■ **WHAT YOU WILL DO**
Rewrite everything from the start of the entries down to the line containing "luopuminen ei", changing "ультрамарин" to "бордо" and leaving every other part unchanged.

■ **Data taken from a collection**

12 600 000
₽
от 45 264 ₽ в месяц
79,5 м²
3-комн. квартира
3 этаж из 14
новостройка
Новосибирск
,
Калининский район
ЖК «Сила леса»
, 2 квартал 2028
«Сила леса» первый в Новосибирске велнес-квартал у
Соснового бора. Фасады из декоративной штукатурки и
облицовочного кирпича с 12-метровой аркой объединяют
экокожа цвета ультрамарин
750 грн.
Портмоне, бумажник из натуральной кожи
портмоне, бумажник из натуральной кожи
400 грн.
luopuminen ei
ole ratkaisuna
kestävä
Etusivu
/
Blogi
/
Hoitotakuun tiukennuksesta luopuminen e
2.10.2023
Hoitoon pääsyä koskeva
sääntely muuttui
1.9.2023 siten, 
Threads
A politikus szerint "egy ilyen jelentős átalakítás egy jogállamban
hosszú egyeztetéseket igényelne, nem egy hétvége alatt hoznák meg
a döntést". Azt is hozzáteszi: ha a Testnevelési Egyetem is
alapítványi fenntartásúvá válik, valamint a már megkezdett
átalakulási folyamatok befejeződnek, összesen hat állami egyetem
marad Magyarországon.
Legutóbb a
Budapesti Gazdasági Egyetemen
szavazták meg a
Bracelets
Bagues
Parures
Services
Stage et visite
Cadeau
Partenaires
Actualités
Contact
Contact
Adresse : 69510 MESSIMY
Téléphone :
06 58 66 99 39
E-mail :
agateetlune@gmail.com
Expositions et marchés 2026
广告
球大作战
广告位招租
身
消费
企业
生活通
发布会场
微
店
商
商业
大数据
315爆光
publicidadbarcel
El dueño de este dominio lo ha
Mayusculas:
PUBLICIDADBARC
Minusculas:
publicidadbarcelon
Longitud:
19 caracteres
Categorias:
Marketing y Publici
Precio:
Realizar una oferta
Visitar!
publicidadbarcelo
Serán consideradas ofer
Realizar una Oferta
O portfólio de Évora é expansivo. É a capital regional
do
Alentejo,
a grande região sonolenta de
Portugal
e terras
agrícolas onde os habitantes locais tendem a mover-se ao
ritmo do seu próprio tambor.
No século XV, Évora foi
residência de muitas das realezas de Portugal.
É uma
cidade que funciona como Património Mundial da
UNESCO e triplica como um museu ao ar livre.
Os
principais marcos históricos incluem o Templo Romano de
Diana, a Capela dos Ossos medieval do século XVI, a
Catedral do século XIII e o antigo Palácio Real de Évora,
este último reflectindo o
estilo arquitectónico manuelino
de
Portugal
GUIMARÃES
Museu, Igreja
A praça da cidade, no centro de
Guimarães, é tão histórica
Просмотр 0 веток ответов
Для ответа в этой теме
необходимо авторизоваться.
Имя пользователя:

■ **SOLUTION FOR THIS TASK**
12 600 000
₽
от 45 264 ₽ в месяц
79,5 м²
3-комн. квартира
3 этаж из 14
новостройка
Новосибирск
,
Калининский район
ЖК «Сила леса»
, 2 квартал 2028
«Сила леса» первый в Новосибирске велнес-квартал у
Соснового бора. Фасады из декоративной штукатурки и
облицовочного кирпича с 12-метровой аркой объединяют
экокожа цвета бордо
750 грн.
Портмоне, бумажник из натуральной кожи
портмоне, бумажник из натуральной кожи
400 грн.
luopuminen ei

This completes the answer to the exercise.